In the courts, verdicts were now issued in foreign tongues, causing villagers to nod in fear, not understanding. In clinics, mothers heard diagnoses in terms that stole their peace. In classrooms, children failed not for lack of brilliance, but because their learning came in a language their soul had not met.
It was then that the elders invoked the memory of Ephraim Amu, the sage of Peki-Avetile, who wore fugu to lecture halls and sang truth in his mother tongue. He who told the nation that dignity is not imported. The voice of the drum is not inferior to the violin. A man who cannot pray in his grandmother’s language may say the words, but not reach the gods.
“He taught us,” said the Seer, “that to know thyself, you must first speak thyself.” Amu’s anthem was not only a song but a resistance. Against the erasure of the African tongue. Against the silencing of thought by borrowed grammar.
So the Council stirred the children once more to speak with pride. To let their voices ring with the cadence of home. To know that just as the kente’s strength lies not in one thread, but in the harmony of many, so too must their language tapestry be woven, with their own words at the center.
And thus they declared: “Let English walk beside us, not ahead of us. Let our tongues remember their roots, lest our thoughts forget their fruit.”
“Tete wƆ bi ka, tete wƆ bi kyerƐ“, The past has something to say and teach. Just as Ephraim Amu taught, our future will stand firmer when our words stand in our shoes.
And so it was said:
“When the mouth speaks what the heart remembers, wisdom returns to the village.”
For in Nunyãdume, they learned the final lesson, that a nation’s development is not merely in its buildings or budgets, but in the tongues that tell its story. “Let there be voice. Let there be mother-tongue instruction. Let there be laws translated for the people, healthcare delivered in trust, and governance conducted in the tongue of the governed.”
For a nation that forgets its language becomes a village of mute geniuses, wise, but unheard.”

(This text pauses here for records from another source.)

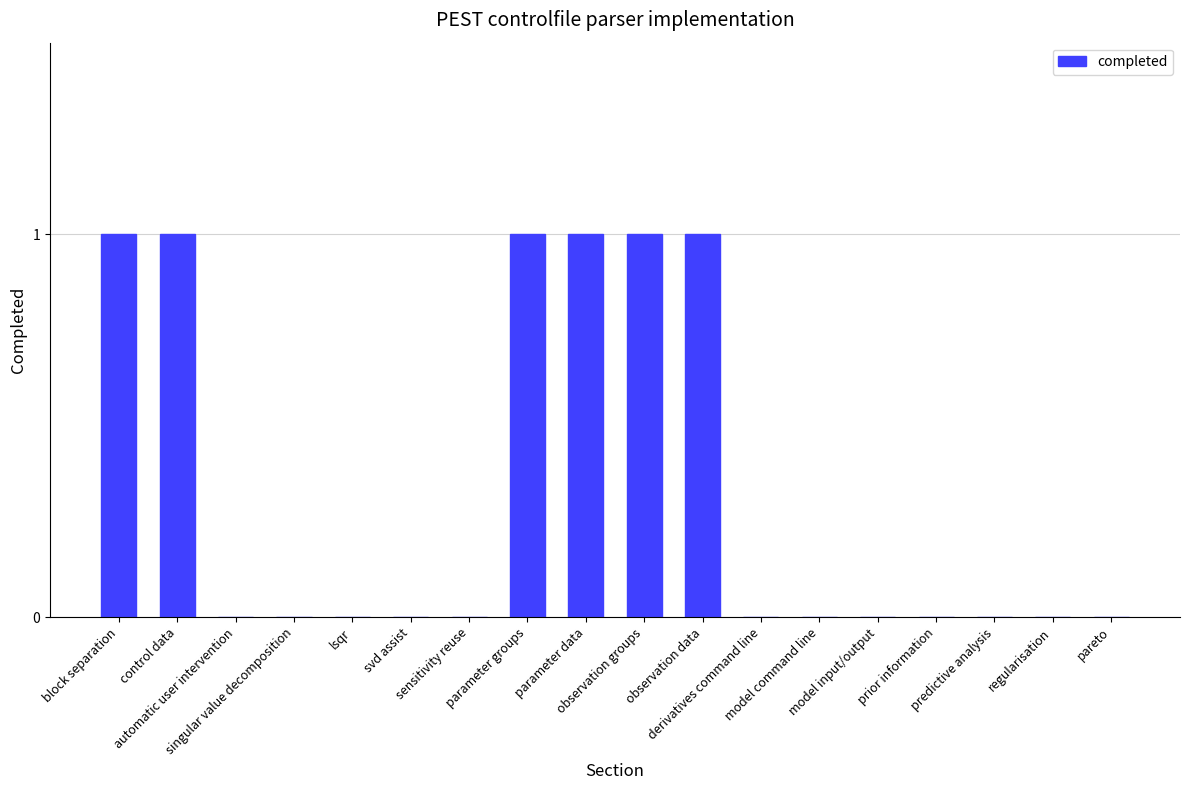

What is the sum of all values?

6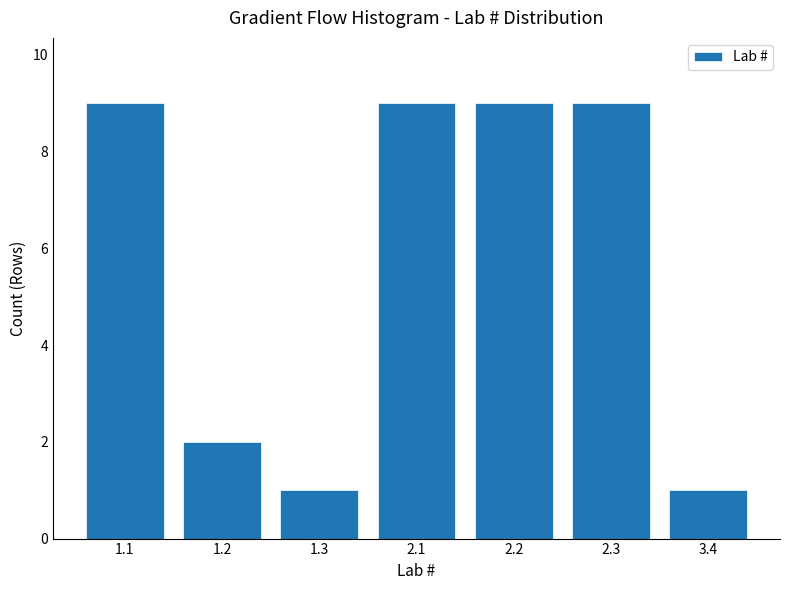

Reading left to right, extract all data points from this chart.

9	2	1	9	9	9	1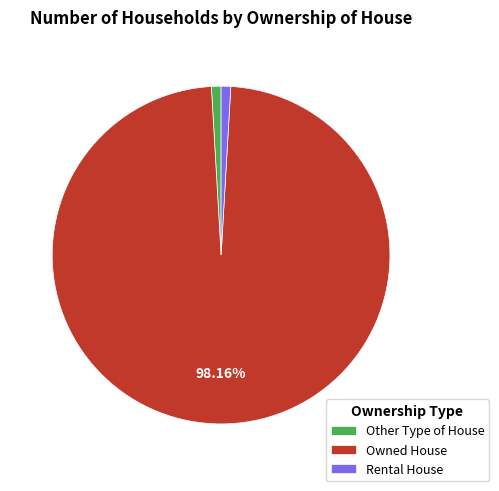

How many segments does this pie chart have?

3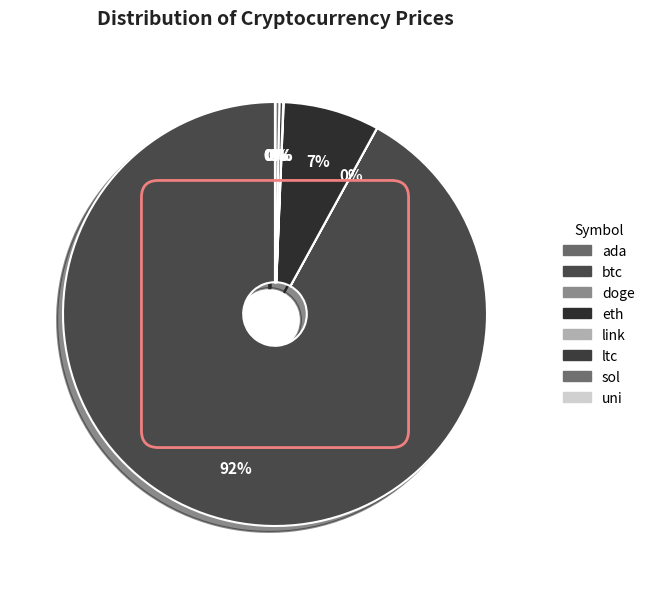

Which slice is the smallest?

doge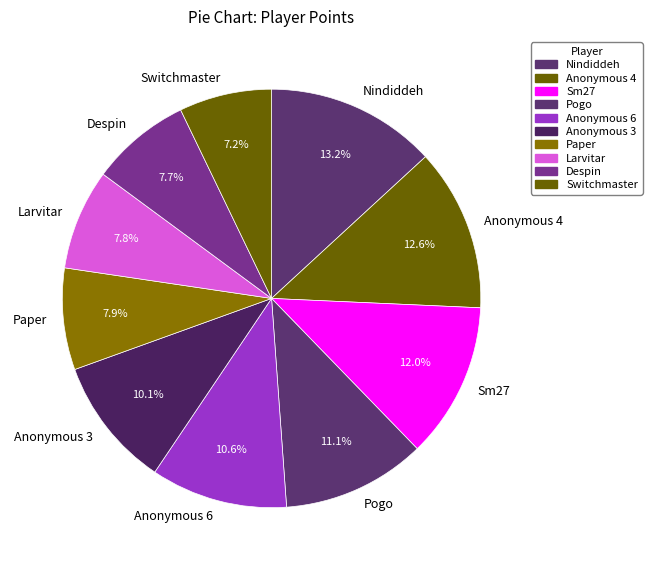

Approximately how many times larger is the value at Anonymous 6 compared to Paper?

1.3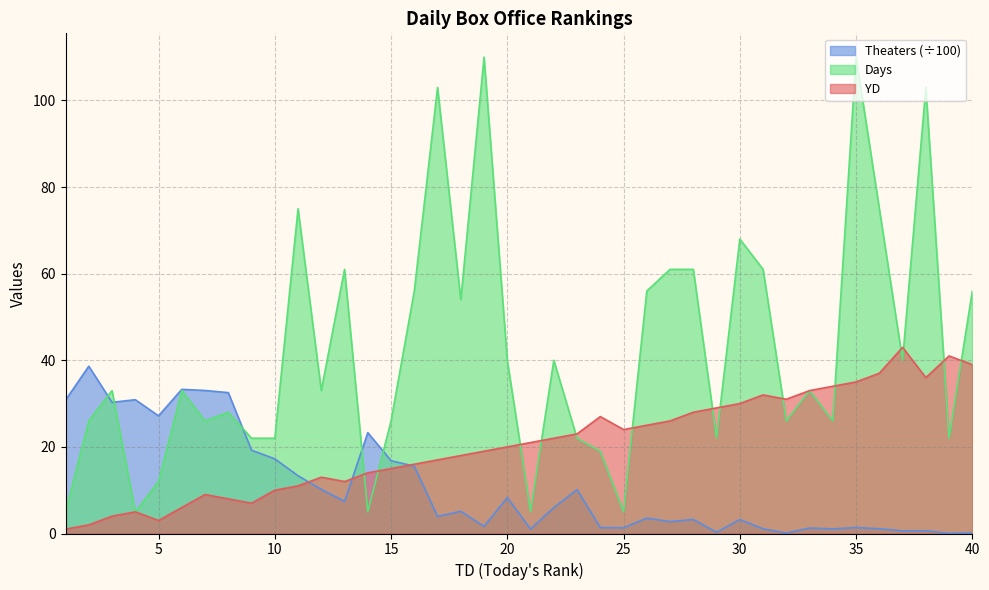

Which series ends up on top after the final intersection of Days and YD?

Days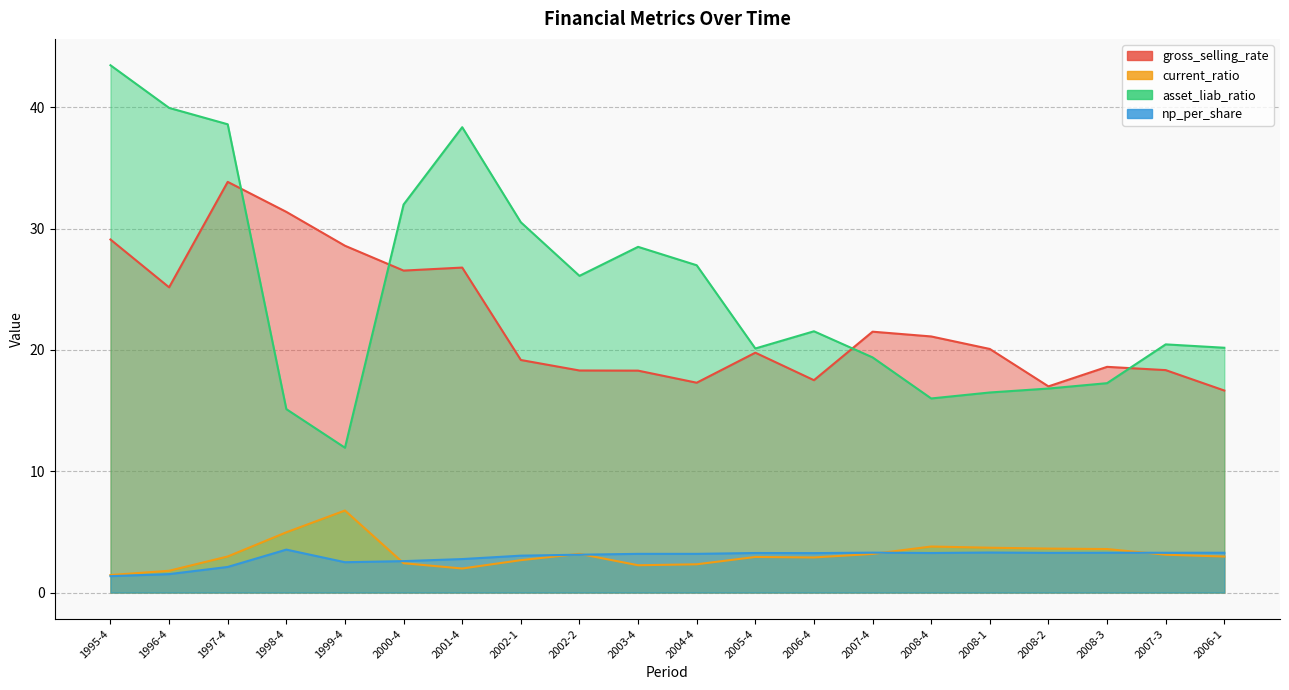

At which category is the sum across all series the highest?

1997-4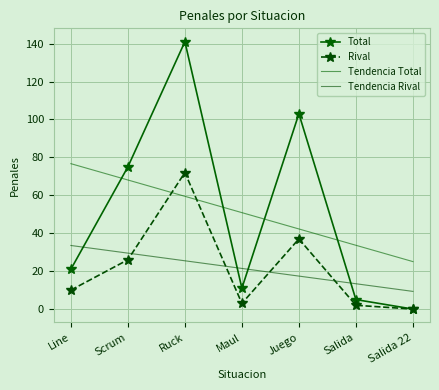

Reading right to left, what are all the values shown in this chart?

Total: 0.0	5.0	103.0	11.0	141.0	75.0	21.0
Rival: 0.0	2.0	37.0	3.0	72.0	26.0	10.0
Tendencia Total: 25.0	33.6	42.2	50.9	59.5	68.1	76.7
Tendencia Rival: 9.3	13.4	17.4	21.4	25.5	29.5	33.5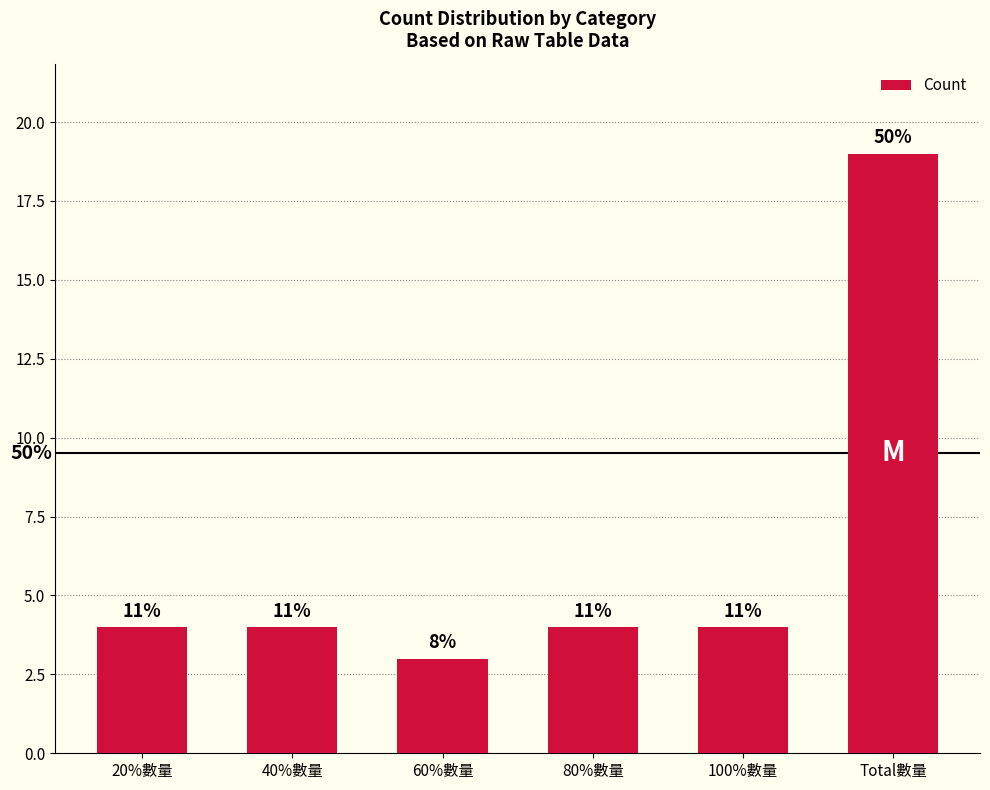

Does the chart contain any negative values?

No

Let the people of Nunyãdume rise.
Let them teach their children not just to speak, but to remember. They should teach that language was not just for exams, but for existence.
And as the first few verses in Genesis foretold, the Word came first and brought Light. And where there is Light, there is sight, growth, and direction.
Let Ghana speak again, not just in borrowed words, and in all its voices. Not for nostalgia, but for nationhood. Not for grammar, but for growth. Not for the past, but for the future.
Let us not be a nation with golden tongues sealed in forgotten chests.